A interrupção do protesto aconteceu um dia depois do governo do Estado ter anunciado a reativação do Grupo de Estudos Multidisciplinar (GEM), que examinou os pedidos de indenização de comerciantes que alegam sofrer perdas com a formação do lago da hidrelétrica.
De acordo com o governo do Estado, as solicitações dos comerciantes serão apreciadas caso a caso. A Copel tem 815 comerciantes cadastrados. O governo anunciou que só serão ressarcidos aqueles que comprovarem prejuízos contabilmente, através de documentos. O GEM é integrado por representantes dos municípios, comerciantes, Copel e poder público.

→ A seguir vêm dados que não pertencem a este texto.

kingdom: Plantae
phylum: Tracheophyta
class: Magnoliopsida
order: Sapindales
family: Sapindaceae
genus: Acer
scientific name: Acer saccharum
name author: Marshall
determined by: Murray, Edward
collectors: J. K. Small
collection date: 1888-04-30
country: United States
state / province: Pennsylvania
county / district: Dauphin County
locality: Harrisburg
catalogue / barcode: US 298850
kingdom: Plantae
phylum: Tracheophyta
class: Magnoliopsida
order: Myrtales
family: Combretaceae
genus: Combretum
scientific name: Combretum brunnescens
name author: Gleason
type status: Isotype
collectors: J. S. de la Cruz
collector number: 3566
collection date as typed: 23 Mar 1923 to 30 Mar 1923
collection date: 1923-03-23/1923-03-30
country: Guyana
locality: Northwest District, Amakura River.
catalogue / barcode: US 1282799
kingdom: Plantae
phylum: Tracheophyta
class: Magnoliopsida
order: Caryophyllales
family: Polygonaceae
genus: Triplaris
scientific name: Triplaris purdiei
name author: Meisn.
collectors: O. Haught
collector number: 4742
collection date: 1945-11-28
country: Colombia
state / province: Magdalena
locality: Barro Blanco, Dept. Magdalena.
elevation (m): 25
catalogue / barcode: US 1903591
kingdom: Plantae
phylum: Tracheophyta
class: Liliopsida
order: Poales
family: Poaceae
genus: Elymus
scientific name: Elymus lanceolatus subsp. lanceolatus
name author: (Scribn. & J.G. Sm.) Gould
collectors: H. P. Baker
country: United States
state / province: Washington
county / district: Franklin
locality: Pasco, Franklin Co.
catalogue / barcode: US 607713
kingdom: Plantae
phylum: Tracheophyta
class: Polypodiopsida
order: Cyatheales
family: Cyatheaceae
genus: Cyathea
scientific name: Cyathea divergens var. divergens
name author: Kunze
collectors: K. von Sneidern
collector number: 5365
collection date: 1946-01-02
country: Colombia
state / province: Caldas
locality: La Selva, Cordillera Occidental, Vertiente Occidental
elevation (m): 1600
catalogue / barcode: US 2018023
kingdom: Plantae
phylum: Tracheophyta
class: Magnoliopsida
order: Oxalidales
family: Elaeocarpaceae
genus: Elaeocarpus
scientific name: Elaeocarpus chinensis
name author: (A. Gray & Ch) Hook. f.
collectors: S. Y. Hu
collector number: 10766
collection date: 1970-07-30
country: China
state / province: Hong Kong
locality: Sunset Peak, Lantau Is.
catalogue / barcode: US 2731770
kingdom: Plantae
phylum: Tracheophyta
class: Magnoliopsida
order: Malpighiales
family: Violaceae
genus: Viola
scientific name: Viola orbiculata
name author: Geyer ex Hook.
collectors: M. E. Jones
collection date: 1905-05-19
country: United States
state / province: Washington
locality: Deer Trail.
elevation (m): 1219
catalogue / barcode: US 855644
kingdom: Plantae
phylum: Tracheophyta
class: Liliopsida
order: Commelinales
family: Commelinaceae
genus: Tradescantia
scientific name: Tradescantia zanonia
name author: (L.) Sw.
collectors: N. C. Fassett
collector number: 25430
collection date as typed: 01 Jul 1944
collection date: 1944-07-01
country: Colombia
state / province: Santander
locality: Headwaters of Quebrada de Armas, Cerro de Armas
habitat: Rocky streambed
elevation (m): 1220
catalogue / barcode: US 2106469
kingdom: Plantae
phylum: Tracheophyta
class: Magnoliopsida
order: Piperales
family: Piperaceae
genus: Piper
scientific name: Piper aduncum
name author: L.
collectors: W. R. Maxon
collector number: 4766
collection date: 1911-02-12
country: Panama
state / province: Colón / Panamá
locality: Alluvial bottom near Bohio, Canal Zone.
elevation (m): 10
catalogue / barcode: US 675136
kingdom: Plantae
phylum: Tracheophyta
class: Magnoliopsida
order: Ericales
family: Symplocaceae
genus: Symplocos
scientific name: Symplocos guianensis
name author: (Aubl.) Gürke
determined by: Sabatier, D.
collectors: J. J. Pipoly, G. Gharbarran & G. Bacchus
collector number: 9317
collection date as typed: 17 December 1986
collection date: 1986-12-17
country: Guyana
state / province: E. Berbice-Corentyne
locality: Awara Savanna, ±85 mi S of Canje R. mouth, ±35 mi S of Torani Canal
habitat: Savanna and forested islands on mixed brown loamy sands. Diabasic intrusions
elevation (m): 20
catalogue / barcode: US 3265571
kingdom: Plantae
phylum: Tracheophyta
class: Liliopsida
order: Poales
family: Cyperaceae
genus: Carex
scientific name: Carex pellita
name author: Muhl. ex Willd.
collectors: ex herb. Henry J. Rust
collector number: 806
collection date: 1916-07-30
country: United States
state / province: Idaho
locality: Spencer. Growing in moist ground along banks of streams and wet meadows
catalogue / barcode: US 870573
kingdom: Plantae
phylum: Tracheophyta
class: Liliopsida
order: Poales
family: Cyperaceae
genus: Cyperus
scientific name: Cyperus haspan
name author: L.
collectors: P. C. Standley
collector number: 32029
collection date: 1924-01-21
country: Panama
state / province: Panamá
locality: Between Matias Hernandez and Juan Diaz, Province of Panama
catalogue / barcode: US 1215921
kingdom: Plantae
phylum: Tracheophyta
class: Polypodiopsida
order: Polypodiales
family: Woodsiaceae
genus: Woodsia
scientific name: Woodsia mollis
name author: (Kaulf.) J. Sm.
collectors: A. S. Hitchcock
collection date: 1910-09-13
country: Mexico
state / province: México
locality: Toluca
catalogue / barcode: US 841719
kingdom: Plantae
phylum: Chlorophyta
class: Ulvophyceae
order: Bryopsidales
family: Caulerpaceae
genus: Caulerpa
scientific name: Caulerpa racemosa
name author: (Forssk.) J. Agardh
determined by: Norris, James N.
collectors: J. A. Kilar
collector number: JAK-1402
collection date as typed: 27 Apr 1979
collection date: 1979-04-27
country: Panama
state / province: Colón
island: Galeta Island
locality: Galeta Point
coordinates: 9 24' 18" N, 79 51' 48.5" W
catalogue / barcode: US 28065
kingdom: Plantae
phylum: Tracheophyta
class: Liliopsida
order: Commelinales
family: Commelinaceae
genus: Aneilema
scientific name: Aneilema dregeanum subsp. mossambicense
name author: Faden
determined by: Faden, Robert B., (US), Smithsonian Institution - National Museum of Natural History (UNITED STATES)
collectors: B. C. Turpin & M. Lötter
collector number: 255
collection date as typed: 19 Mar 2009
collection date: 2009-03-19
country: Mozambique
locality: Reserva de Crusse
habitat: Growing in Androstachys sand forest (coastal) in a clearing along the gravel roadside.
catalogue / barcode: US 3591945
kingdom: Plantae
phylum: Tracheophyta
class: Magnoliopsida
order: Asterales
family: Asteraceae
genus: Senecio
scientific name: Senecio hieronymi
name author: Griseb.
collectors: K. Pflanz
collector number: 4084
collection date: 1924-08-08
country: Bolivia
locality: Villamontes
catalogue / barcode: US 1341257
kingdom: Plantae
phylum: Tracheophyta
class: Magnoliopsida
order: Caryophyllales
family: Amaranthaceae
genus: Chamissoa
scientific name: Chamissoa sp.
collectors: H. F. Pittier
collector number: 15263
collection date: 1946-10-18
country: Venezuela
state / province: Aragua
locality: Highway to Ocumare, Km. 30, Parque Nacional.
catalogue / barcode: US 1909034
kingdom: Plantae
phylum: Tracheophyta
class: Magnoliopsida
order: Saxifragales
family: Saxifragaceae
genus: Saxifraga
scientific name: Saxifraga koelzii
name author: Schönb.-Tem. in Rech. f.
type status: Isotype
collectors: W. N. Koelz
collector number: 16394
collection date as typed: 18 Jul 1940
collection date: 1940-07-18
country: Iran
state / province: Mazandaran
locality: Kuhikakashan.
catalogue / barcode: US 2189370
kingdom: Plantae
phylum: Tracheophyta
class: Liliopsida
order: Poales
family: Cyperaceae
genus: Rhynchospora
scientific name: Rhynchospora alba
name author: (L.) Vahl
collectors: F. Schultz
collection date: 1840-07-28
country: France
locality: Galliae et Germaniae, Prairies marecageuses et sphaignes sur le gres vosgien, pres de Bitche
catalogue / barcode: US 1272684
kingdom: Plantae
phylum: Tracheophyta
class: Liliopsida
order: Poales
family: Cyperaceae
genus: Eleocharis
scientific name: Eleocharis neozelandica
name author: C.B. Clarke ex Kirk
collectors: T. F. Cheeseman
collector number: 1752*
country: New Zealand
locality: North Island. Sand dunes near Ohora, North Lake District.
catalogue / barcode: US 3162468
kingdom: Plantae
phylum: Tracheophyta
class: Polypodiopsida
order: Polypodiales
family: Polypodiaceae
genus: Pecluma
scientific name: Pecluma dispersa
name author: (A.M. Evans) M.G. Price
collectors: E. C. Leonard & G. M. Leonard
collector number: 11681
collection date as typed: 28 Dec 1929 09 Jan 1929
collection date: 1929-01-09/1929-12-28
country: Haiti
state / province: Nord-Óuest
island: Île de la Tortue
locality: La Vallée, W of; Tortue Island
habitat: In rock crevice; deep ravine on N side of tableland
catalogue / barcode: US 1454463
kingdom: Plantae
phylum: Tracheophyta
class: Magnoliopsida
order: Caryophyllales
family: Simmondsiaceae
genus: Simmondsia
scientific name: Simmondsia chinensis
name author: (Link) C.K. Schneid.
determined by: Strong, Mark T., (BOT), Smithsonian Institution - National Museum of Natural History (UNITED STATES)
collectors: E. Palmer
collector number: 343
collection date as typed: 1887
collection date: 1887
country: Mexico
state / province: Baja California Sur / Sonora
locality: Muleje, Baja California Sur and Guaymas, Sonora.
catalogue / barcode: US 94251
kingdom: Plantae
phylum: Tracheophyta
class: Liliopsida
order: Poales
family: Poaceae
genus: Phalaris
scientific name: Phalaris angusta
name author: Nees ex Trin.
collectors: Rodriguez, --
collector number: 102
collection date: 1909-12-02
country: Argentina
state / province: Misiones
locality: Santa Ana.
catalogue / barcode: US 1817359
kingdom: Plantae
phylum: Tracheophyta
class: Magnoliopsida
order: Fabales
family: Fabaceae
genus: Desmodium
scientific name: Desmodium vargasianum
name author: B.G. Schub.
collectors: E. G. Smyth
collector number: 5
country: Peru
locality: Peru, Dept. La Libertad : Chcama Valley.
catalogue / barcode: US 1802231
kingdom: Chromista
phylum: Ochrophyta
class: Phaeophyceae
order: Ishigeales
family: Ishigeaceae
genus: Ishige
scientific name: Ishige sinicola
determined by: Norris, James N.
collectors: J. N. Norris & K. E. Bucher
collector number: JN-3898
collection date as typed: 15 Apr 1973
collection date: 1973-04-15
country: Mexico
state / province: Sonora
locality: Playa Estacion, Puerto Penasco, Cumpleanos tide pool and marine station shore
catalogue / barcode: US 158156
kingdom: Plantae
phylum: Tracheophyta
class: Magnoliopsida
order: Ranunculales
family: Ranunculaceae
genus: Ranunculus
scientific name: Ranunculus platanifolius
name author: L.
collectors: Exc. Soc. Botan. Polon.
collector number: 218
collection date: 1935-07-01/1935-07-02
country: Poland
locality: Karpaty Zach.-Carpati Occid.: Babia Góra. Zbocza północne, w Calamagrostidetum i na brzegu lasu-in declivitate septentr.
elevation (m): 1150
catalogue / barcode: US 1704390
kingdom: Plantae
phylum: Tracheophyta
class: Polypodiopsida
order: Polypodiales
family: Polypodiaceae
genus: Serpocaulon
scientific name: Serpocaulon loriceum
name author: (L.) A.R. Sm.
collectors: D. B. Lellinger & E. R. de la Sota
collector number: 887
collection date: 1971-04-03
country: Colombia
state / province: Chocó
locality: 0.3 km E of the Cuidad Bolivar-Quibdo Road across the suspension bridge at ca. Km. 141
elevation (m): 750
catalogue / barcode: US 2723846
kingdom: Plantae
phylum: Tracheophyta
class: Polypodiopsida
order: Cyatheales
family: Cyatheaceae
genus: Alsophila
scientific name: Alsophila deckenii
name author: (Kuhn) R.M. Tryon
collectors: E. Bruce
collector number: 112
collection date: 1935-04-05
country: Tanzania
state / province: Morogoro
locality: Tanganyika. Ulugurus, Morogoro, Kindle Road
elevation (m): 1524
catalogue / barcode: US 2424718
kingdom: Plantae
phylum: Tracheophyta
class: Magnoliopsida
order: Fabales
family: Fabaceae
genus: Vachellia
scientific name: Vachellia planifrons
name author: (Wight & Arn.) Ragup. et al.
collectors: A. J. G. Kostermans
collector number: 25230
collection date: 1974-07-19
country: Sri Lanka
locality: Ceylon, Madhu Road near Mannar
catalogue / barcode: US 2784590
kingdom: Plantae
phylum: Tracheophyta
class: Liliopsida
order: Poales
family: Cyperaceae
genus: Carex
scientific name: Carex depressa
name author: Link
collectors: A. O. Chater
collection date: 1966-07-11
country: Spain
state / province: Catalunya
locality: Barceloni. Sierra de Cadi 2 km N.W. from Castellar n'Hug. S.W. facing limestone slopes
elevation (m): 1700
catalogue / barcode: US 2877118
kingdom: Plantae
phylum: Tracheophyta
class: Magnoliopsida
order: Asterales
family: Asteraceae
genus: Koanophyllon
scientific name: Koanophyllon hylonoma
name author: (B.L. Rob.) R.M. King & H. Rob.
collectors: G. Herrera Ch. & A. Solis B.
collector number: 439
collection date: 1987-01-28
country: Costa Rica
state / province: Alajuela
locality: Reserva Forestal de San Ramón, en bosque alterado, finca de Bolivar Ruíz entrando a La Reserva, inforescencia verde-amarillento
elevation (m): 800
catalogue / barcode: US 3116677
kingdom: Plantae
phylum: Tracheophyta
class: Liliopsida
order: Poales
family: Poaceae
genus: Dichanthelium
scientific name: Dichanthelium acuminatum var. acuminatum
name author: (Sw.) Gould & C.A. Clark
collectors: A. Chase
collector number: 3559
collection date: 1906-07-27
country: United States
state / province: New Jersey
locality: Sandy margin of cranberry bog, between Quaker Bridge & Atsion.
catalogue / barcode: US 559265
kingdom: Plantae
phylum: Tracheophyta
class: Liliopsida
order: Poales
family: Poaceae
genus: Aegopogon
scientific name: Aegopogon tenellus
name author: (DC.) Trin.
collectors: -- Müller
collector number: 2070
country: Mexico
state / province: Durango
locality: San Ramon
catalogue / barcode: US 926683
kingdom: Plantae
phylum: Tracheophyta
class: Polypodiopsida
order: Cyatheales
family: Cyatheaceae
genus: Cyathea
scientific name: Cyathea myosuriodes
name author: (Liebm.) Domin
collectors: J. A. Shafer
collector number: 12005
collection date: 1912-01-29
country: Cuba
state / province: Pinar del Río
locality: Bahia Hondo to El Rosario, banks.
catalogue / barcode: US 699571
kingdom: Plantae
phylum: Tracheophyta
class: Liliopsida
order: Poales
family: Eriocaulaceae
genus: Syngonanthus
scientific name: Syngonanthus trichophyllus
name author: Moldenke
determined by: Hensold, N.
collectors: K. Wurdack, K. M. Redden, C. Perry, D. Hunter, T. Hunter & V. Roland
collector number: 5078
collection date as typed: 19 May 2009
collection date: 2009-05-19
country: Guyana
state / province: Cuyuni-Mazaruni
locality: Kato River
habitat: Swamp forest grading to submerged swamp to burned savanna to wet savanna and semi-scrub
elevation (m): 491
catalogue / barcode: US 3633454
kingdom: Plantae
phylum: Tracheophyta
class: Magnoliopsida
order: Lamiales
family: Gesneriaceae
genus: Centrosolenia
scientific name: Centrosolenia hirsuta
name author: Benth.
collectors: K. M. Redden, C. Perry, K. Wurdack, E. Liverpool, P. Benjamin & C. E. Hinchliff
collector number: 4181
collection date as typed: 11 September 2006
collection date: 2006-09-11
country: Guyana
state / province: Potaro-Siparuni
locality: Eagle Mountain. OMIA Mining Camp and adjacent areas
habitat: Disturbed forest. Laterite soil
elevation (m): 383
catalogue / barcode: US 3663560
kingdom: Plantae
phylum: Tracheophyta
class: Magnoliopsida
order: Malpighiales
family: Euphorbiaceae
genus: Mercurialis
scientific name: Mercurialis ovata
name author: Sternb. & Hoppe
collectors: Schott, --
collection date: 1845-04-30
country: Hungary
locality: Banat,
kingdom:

Os comerciantes dizem que o governo não gastará mais do que R$ 15 milhões para ressarcí-los. O secretário da Casa Civil, Pretextato Taborda, disse que pedidos de indenização que não forem comprovados podem inviabilizar os investimentos em obras de infra-estrutura feitos nos municípios atingidos pela formação do lago. Os comerciantes entendem a atitude de Pretextato como uma ameaça vazia às reivindicações justas da categoria.